Это была не просьба.
Кире очень не хотелось снова к нему прикасаться. К ее удивлению, этого и не понадобилось: стоило ей устроиться на спине подогнувшего гребень Оштобы, и все тело словно опутали крепкие нити. Они не сковывали движения, не лишали свободы, зато удерживали на месте, создавая ясное ощущение надежности и безопасности. Она поняла, что упадет с балаура, только если сама этого пожелает.
Оштоба заволновался — принялся возбужденно топтаться на месте, извиваясь всем телом; он издал тихий звук — нечто среднее между рычанием и шорохом, с которым осыпаются с вершины горы мелкие камни. Много мелких камней.
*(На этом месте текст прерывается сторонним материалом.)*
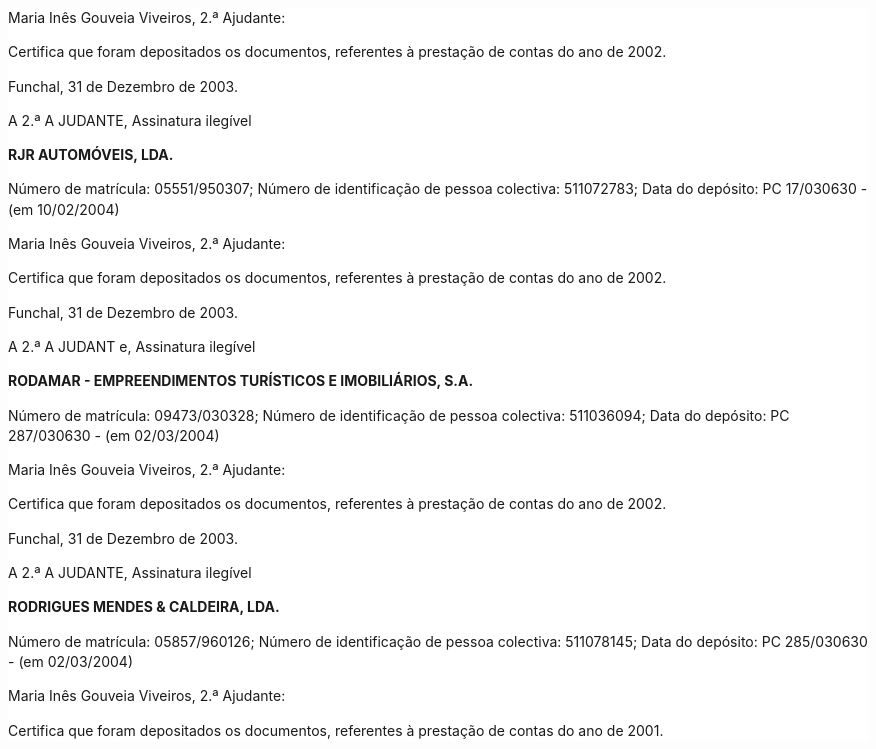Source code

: Maria Inês Gouveia Viveiros, 2.ª Ajudante:


Certifica que foram depositados os documentos,
referentes à prestação de contas do ano de 2002.


Funchal, 31 de Dezembro de 2003.


A 2.ª A JUDANTE, Assinatura ilegível


**RJR AUTOMÓVEIS, LDA.**


Número de matrícula: 05551/950307;
Número de identificação de pessoa colectiva: 511072783;
Data do depósito: PC 17/030630 - (em 10/02/2004)


Maria Inês Gouveia Viveiros, 2.ª Ajudante:


Certifica que foram depositados os documentos,
referentes à prestação de contas do ano de 2002.


Funchal, 31 de Dezembro de 2003.


A 2.ª A JUDANT e, Assinatura ilegível


**RODAMAR - EMPREENDIMENTOS TURÍSTICOS E
IMOBILIÁRIOS, S.A.**


Número de matrícula: 09473/030328;
Número de identificação de pessoa colectiva: 511036094;
Data do depósito: PC 287/030630 - (em 02/03/2004)


Maria Inês Gouveia Viveiros, 2.ª Ajudante:


Certifica que foram depositados os documentos,
referentes à prestação de contas do ano de 2002.



Funchal, 31 de Dezembro de 2003.


A 2.ª A JUDANTE, Assinatura ilegível


**RODRIGUES MENDES & CALDEIRA, LDA.**


Número de matrícula: 05857/960126;
Número de identificação de pessoa colectiva: 511078145;
Data do depósito: PC 285/030630 - (em 02/03/2004)


Maria Inês Gouveia Viveiros, 2.ª Ajudante:


Certifica que foram depositados os documentos,
referentes à prestação de contas do ano de 2001.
— Что бы ни случилось, — сказал Дьюла, — не надо бояться.
И они взлетели…
— Не надо бояться. — Младший ненадолго прервался, чтобы пощекотать ее ухо раздвоенным языком. — Ну какой в этом смысл? Ты же знаешь: случится то, что должно случиться. Ты уже столько испытала, столько сказок выслушала… у страха не должно быть власти над тобой.
Он взял ее за подбородок, большим пальцем коснулся нижней губы и оттянул вниз, обнажив зубы. Заставил повернуть голову, и она почувствовала кожей его дыхание, пахнущее сорванными и увядающими цветами.
— Посмотри на меня. Открой глаза.
Она повиновалась.
Младший был хорош собой и больше, чем братья, походил на человека. Его третий глаз открывался лишь изредка, а плоть на пике страсти делалась прозрачной, как стекло, демонстрируя бледно-синие кости, фиолетовый пламень сердца в грудной клетке и копошащихся вокруг черных змей. Скелет был неправильный — Кире это нашептали голоса, те самые голоса, которые она слышала, пока ее пожирал Старший. Слишком много ребер, сдвоенная clavicula, удлиненный processus xiphoideus… Но в остальное время мало что в его внешности выдавало змейскую природу. Даже и сейчас легко можно было вообразить, что черные от кончиков пальцев до запястья руки всего лишь перчатки, которые он почему-то не снял, оставшись полностью обнаженным.